Станислав Кучер: Это 1999 год. Просто ты меня спросила, были ли мы над схваткой и участвовали ли мы в информационных войнах. Вот я тебе говорю, что единственный эпизод попытки участия, чтобы мы попытались поучаствовать, был тогда, в 1999 году. Я сыграл в дурачка и сказал: «Сорри, у нас просто всё забито, уже верстка, у нас просто нет места. Вы звоните за 2 часа до эфира — куда?» То есть мы повесили трубку. А буквально через полчаса он перезвонил и сказал: «Нет, неважно, уберите что-то. Мы тут подумали — надо сделать то-то». Я просто повесил трубку, сел в машину, приехал в дом приемов «ЛогоВАЗа», замечательно описанный Певчих, попросил остаться вдвоем. Собственно, вся почтенная публика генералов информационных войн вышла, мы остались с Березовским вдвоем, и я ему понятным языком объяснил, почему я не буду этого делать.

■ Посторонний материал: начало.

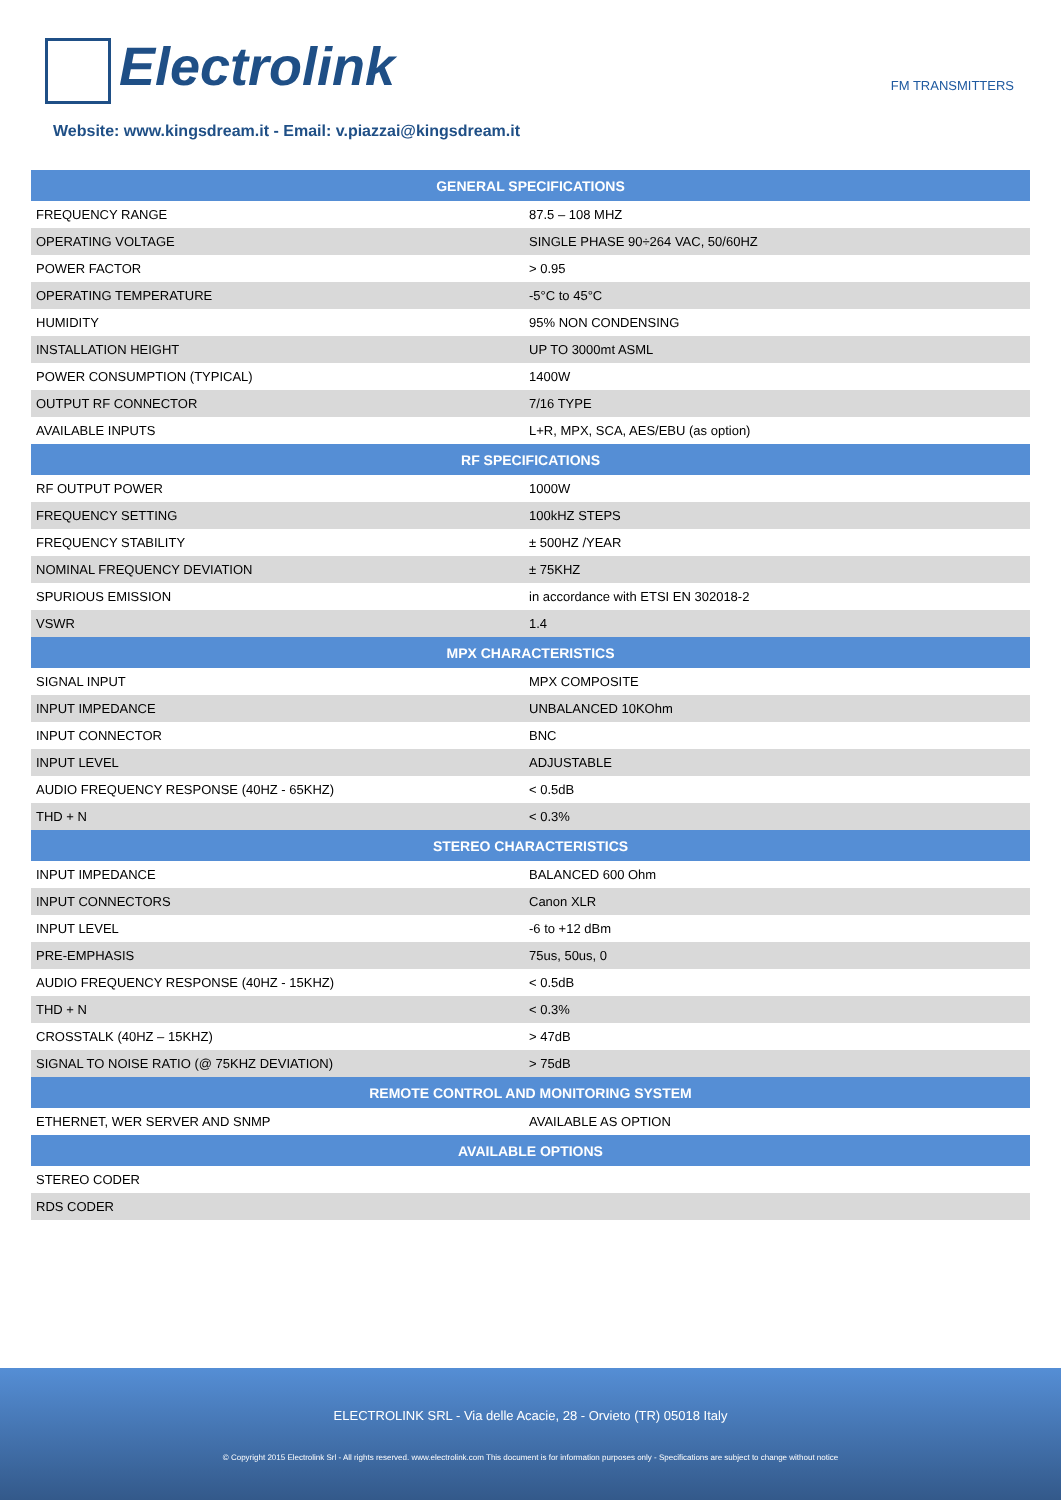Electrolink FM TRANSMITTERS
Website: www.kingsdream.it - Email: v.piazzai@kingsdream.it
| GENERAL SPECIFICATIONS | |
| --- | --- |
| FREQUENCY RANGE | 87.5 – 108 MHZ |
| OPERATING VOLTAGE | SINGLE PHASE 90÷264 VAC, 50/60HZ |
| POWER FACTOR | > 0.95 |
| OPERATING TEMPERATURE | -5°C to 45°C |
| HUMIDITY | 95% NON CONDENSING |
| INSTALLATION HEIGHT | UP TO 3000mt ASML |
| POWER CONSUMPTION (TYPICAL) | 1400W |
| OUTPUT RF CONNECTOR | 7/16 TYPE |
| AVAILABLE INPUTS | L+R, MPX, SCA, AES/EBU (as option) |
| RF SPECIFICATIONS | |
| RF OUTPUT POWER | 1000W |
| FREQUENCY SETTING | 100kHZ STEPS |
| FREQUENCY STABILITY | ± 500HZ /YEAR |
| NOMINAL FREQUENCY DEVIATION | ± 75KHZ |
| SPURIOUS EMISSION | in accordance with ETSI EN 302018-2 |
| VSWR | 1.4 |
| MPX CHARACTERISTICS | |
| SIGNAL INPUT | MPX COMPOSITE |
| INPUT IMPEDANCE | UNBALANCED 10KOhm |
| INPUT CONNECTOR | BNC |
| INPUT LEVEL | ADJUSTABLE |
| AUDIO FREQUENCY RESPONSE (40HZ - 65KHZ) | < 0.5dB |
| THD + N | < 0.3% |
| STEREO CHARACTERISTICS | |
| INPUT IMPEDANCE | BALANCED 600 Ohm |
| INPUT CONNECTORS | Canon XLR |
| INPUT LEVEL | -6 to +12 dBm |
| PRE-EMPHASIS | 75us, 50us, 0 |
| AUDIO FREQUENCY RESPONSE (40HZ - 15KHZ) | < 0.5dB |
| THD + N | < 0.3% |
| CROSSTALK (40HZ – 15KHZ) | > 47dB |
| SIGNAL TO NOISE RATIO (@ 75KHZ DEVIATION) | > 75dB |
| REMOTE CONTROL AND MONITORING SYSTEM | |
| ETHERNET, WER SERVER AND SNMP | AVAILABLE AS OPTION |
| AVAILABLE OPTIONS | |
| STEREO CODER | |
| RDS CODER | |
ELECTROLINK SRL - Via delle Acacie, 28 - Orvieto (TR) 05018 Italy
© Copyright 2015 Electrolink Srl - All rights reserved. www.electrolink.com This document is for information purposes only - Specifications are subject to change without notice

Ксения Ларина: А каким понятным?

Станислав Кучер: Я ему сказал: «Борис Абрамович, смотрите. Мне 27 лет. Единственное, что у меня есть — это репутация. Вы нам не платите гонораров таких, как вы платите Доренко и кому бы то ни было. Вы нас не приглашали на роль генералов информационных войн. Окопниками мы быть точно не хотим. И вообще мне 27 лет, — говорю, — рано изменять профессии. Если бы мне было лет 40 (а для меня тогда 40 лет, ты понимаешь, был какой-то недосягаемый далекий возраст), если бы у меня была жена, дети, семья большая, может быть, я бы еще там как-то. А вот сейчас пока мне нравится быть нахальным, независимым. Я надеюсь, вы меня поймете». И он мне сказал дословно: «Слушай, я тебя понимаю, ты хорошо всё объяснил. Но тогда пойми и ты меня: если что, не рассчитывай на мою поддержку».

Потом мы расстались. Всё честно и абсолютно прозрачно, и никто нас больше не заставлял давать этот сюжет в эфир. Но когда в конце декабря того же 1999 года у меня уже возник конфликт с руководством телеканала на тот момент, то Березовский, который раньше мог сказать, что Кучер молодец, в общем, не заступился, и, собственно, программа «Обозреватель» была снята с эфира. Начиная с нулевого года ТВ-6 больше не работал.

Ксения Ларина: То есть он выполнил свое обещание.

Станислав Кучер: Ну да. А продолжение этой истории — оно, кстати, очень интересное. Потому что зимой 2000 года, когда уже всё, собственно, операция «Преемник» сработала, Путин — исполняющий обязанности президента, Березовский — депутат Государственной думы, я прихожу к нему, потому что мне нужно было подписать пару бумаг, связанных с увольнением меня и членов моей команды, которые отказался подписывать генеральный директор, и нужно было, соответственно, как раз у главного уже теперь акционера Березовского этот вопрос закрыть.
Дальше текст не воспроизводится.